Duvalier's reason for returning to Haiti remains a mystery. Duvalier Thursday left the posh hotel he was living in for an undisclosed location. He remains in Haiti, where he's facing embezzlement, corruption and human rights abuse charges. The expired diplomatic passport he used to travel to Haiti after 25 years in exile has been seized by Haitian immigration authorities.
A number of human rights groups in Haiti called Thursday for his immediate detention, saying he "must indeed face justice for the numerous crimes that qualify as crimes against humanity."
In New York, Susan Rice, the U.S. ambassador to the United Nations, called on Haiti to "outline a very clear way forward that will lead promptly to the inauguration of a legitimate and democratically elected government."
"Sustained support from the international community, including the United States, will require a credible process that represents the will of the Haitian people, as expressed by their votes," Rice told a U.N. Security Council briefing on Haiti.

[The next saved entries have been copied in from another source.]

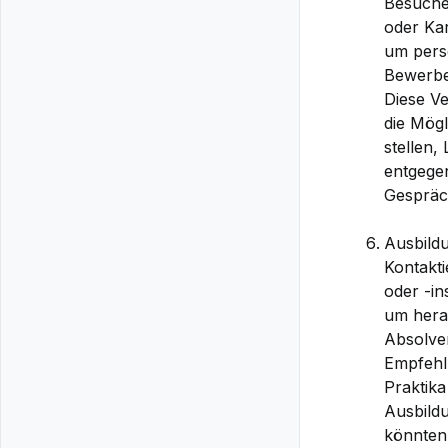
Besuche
oder Kar
um persö
Bewerber
Diese Ve
die Mögl
stellen,
entgege
Gespräc
Ausbildu
Kontakt
oder -in
um hera
Absolven
Empfehl
Praktika
Ausbild
könnten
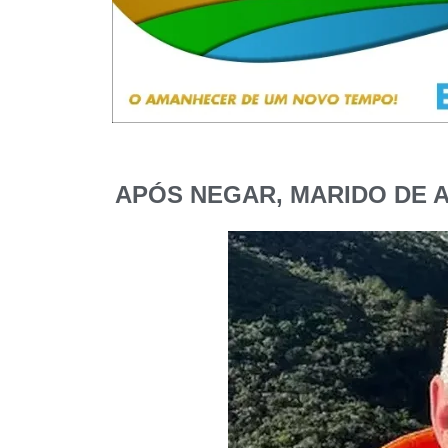
APÓS NEGAR, MARIDO DE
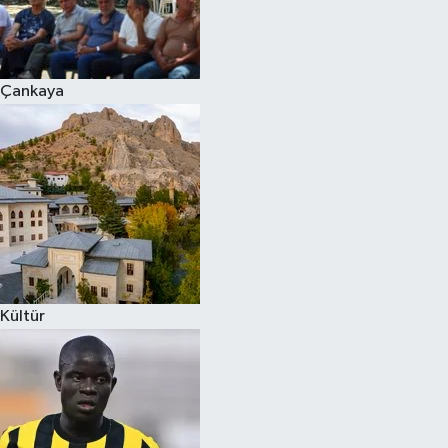
Çankaya
Kültür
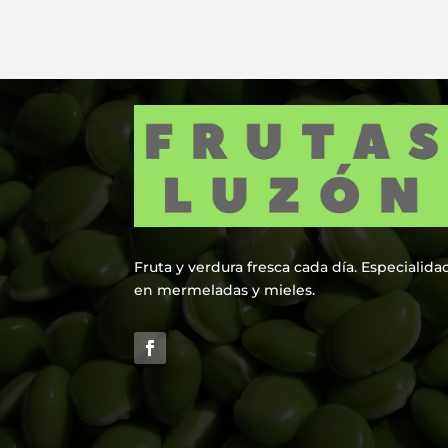
Fruta y verdura fresca cada día. Especialida
en mermeladas y mieles.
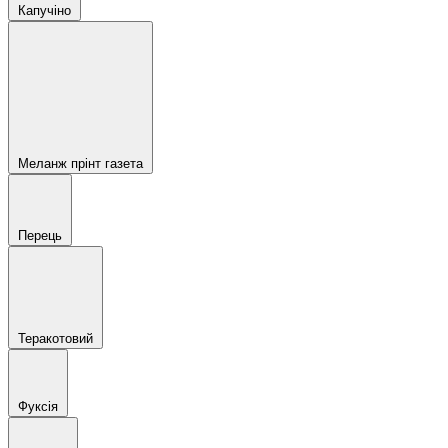
Капучіно
Меланж прінт газета
Перець
Теракотовий
Фуксія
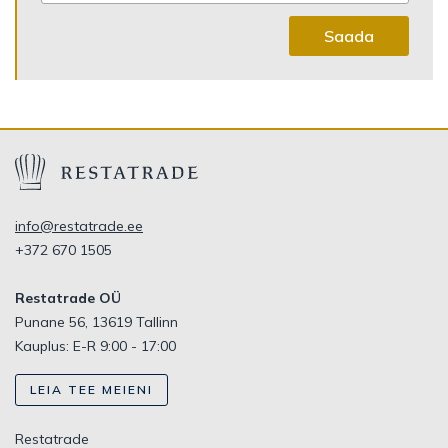
Saada
info@restatrade.ee
+372 670 1505
Restatrade OÜ
Punane 56, 13619 Tallinn
Kauplus: E-R 9:00 - 17:00
LEIA TEE MEIENI
Restatrade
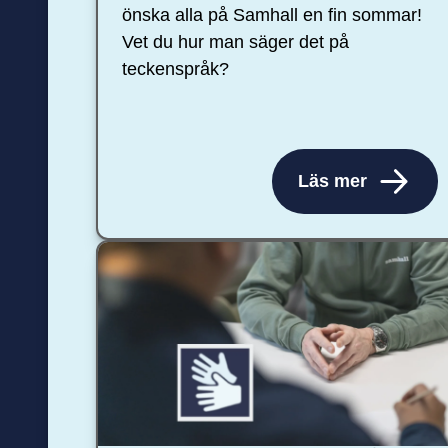
önska alla på Samhall en fin sommar!
Vet du hur man säger det på
teckenspråk?
Läs mer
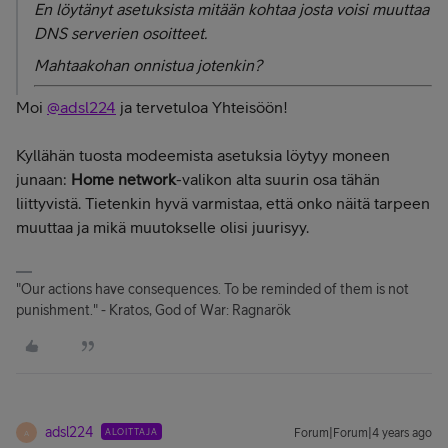
En löytänyt asetuksista mitään kohtaa josta voisi muuttaa
DNS serverien osoitteet.
Mahtaakohan onnistua jotenkin?
Moi
@adsl224
ja tervetuloa Yhteisöön!
Kyllähän tuosta modeemista asetuksia löytyy moneen
junaan:
Home network
-valikon alta suurin osa tähän
liittyvistä. Tietenkin hyvä varmistaa, että onko näitä tarpeen
muuttaa ja mikä muutokselle olisi juurisyy.
"Our actions have consequences. To be reminded of them is not
punishment." - Kratos, God of War: Ragnarök
adsl224
ALOITTAJA
Forum|Forum|4 years ago
A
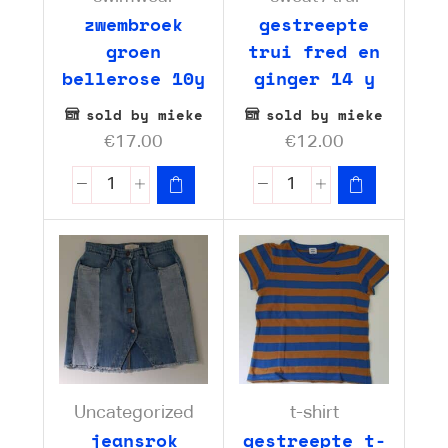
zwembroek
gestreepte
groen
trui fred en
bellerose 10y
ginger 14 y
sold by mieke
sold by mieke
€
17.00
€
12.00
Uncategorized
t-shirt
jeansrok
gestreepte t-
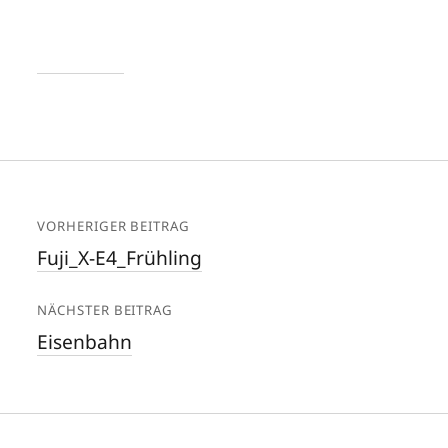
VORHERIGER BEITRAG
Fuji_X-E4_Frühling
NÄCHSTER BEITRAG
Eisenbahn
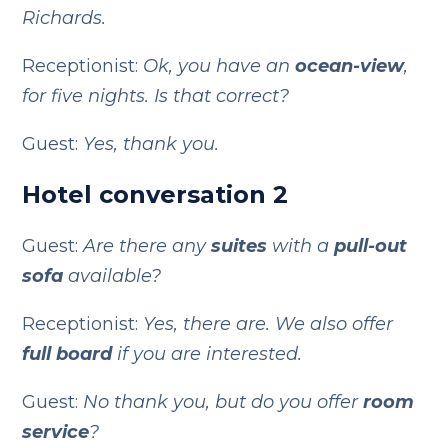
Richards.
Receptionist:
Ok, you have an
ocean-view
,
for five nights. Is that correct?
Guest:
Yes, thank you.
Hotel conversation 2
Guest:
Are there any
suites
with a
pull-out
sofa
available?
Receptionist:
Yes, there are. We also offer
full board
if you are interested.
Guest:
No thank you, but do you offer
room
service
?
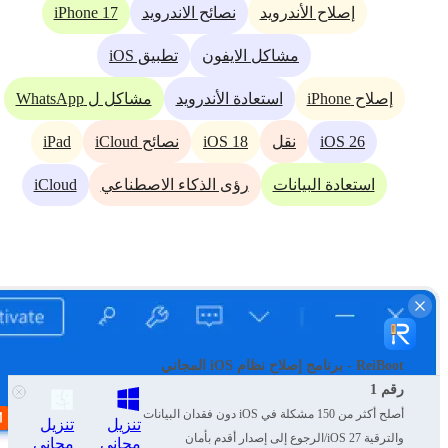
iPhone 17
إصلاح الأندرويد
نصائح الاندرويد
مشاكل الايفون
تطبيق iOS
إصلاح iPhone
استعادة الأندرويد
مشاكل ل WhatsApp
iPad
iOS 18
iOS 26
نقل
نصائح iCloud
iCloud
استعادة البيانات
رؤى الذكاء الاصطناعي
ReiBoot - برنامج إصلاح نظام iOS المجاني
رقم 1
أصلح أكثر من 150 مشكلة في iOS دون فقدان البيانات
تنزيل
تنزيل
والترقية iOS 27/الرجوع إلى إصدار أقدم بأمان
مجاني
مجاني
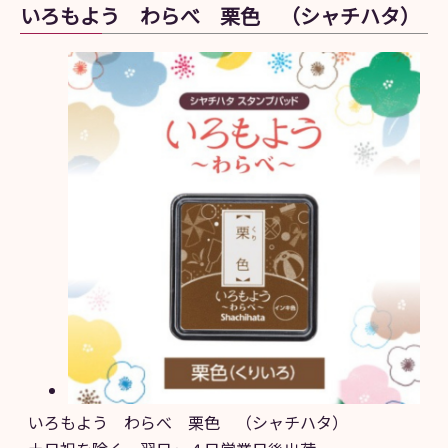
いろもよう わらべ 栗色 （シャチハタ）
いろもよう わらべ 栗色 （シャチハタ）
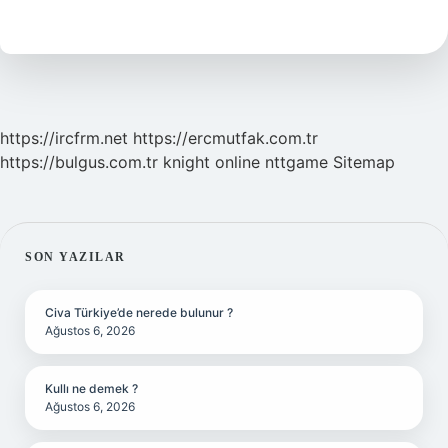
nedir
https://ircfrm.net
https://ercmutfak.com.tr
https://bulgus.com.tr
knight online
nttgame
Sitemap
SIDEBAR
SON YAZILAR
Civa Türkiye’de nerede bulunur ?
Ağustos 6, 2026
Kullı ne demek ?
Ağustos 6, 2026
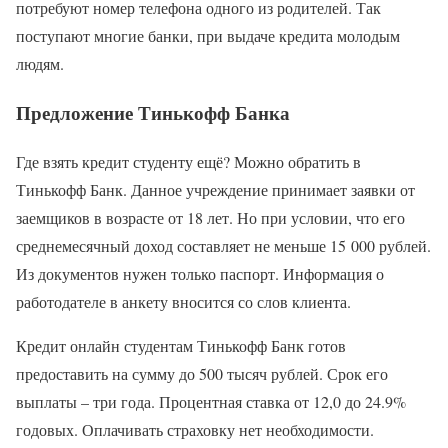
потребуют номер телефона одного из родителей. Так
поступают многие банки, при выдаче кредита молодым
людям.
Предложение Тинькофф Банка
Где взять кредит студенту ещё? Можно обратить в
Тинькофф Банк. Данное учреждение принимает заявки от
заемщиков в возрасте от 18 лет. Но при условии, что его
среднемесячный доход составляет не меньше 15 000 рублей.
Из документов нужен только паспорт. Информация о
работодателе в анкету вносится со слов клиента.
Кредит онлайн студентам Тинькофф Банк готов
предоставить на сумму до 500 тысяч рублей. Срок его
выплаты – три года. Процентная ставка от 12,0 до 24.9%
годовых. Оплачивать страховку нет необходимости.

The U.S. is urging Haiti to accept the findings of an Organization of American States report that said the Nov. 28 election was flawed, Rice said. Preliminary election results had government-backed candidate Jude Celestine headed into a runoff with former first lady Mirlande Manigat. But according to the OAS report, the runoff should be between Manigat and musician Michel "Sweet Micky" Martelly.
Haitian Prime Minister Jean-Max Bellerive told McClatchy that Haiti is complying.
"We are following exactly the recommendations of the OAS mission," he said, adding that he doesn't "understand the pressure, unless somebody wants us to impose a specific result."
The Haitian government has disputed the OAS's findings as flawed, and Haitian electoral officials have said they're not bound by the OAS recommendation to drop the ruling party's candidate. The council has said it will publish final election results on Jan. 31.
The election process has been a point of contention between the Haitian government and some foreign diplomats who want to see the government immediately adopt the OAS recommendations. Some have questioned Washington's growing impatience, noting that electoral officials only received the OAS report this week.
The OAS has said privately and in public that Haiti should follow its electoral process. And the OAS report notes that the only way a change in candidates can take place is through the dispute phase. A second team of OAS experts is expected to arrive in Haiti this weekend to observe the dispute.
Regarding Duvalier, Rice noted that the U.S. is concerned about the "unpredictable impact" that his sudden return could have on Haiti's political situation.
The U.S. "is clear about Duvalier's notorious record of human rights abuses and corruption," she said. "It is now up to Haitians to decide what to do. The situation on the ground is obviously fluid, but the government of Haiti seems to be taking initial steps to hold Duvalier accountable for his actions during his time ruling Haiti."
Rice's push to accept the OAS findings — the hardest stance yet taken by the Obama administration — comes as members of Congress increasingly express worry about Haiti, which was already grappling with a grindingly slow post-earthquake reconstruction effort, a cholera outbreak and chaos over the election when Duvalier arrived Sunday on an Air France flight.
Senate Foreign Relations Committee Chairman John Kerry, D-Mass., is said to be following events "very closely," spokesman Frederick Jones said, and is "deeply concerned that Duvalier's return will aggravate the already serious tensions, particularly at the moment that the electoral council reportedly has rejected the OAS's proposed solution to the impasse over who will be in the runoff."
House Foreign Affairs Committee Chairwoman Ileana Ros-Lehtinen, R-Fla., said Thursday that she hopes for a briefing with State Department officials next week. She called the administration's response to Duvalier's return "quiet and muted," but she said she recognizes that "the U.S. can't impose our will on a government that has freely elected its leaders."
(Clark reported from Washington. Charles, of the Miami Herald, reported from Port-au-Prince.)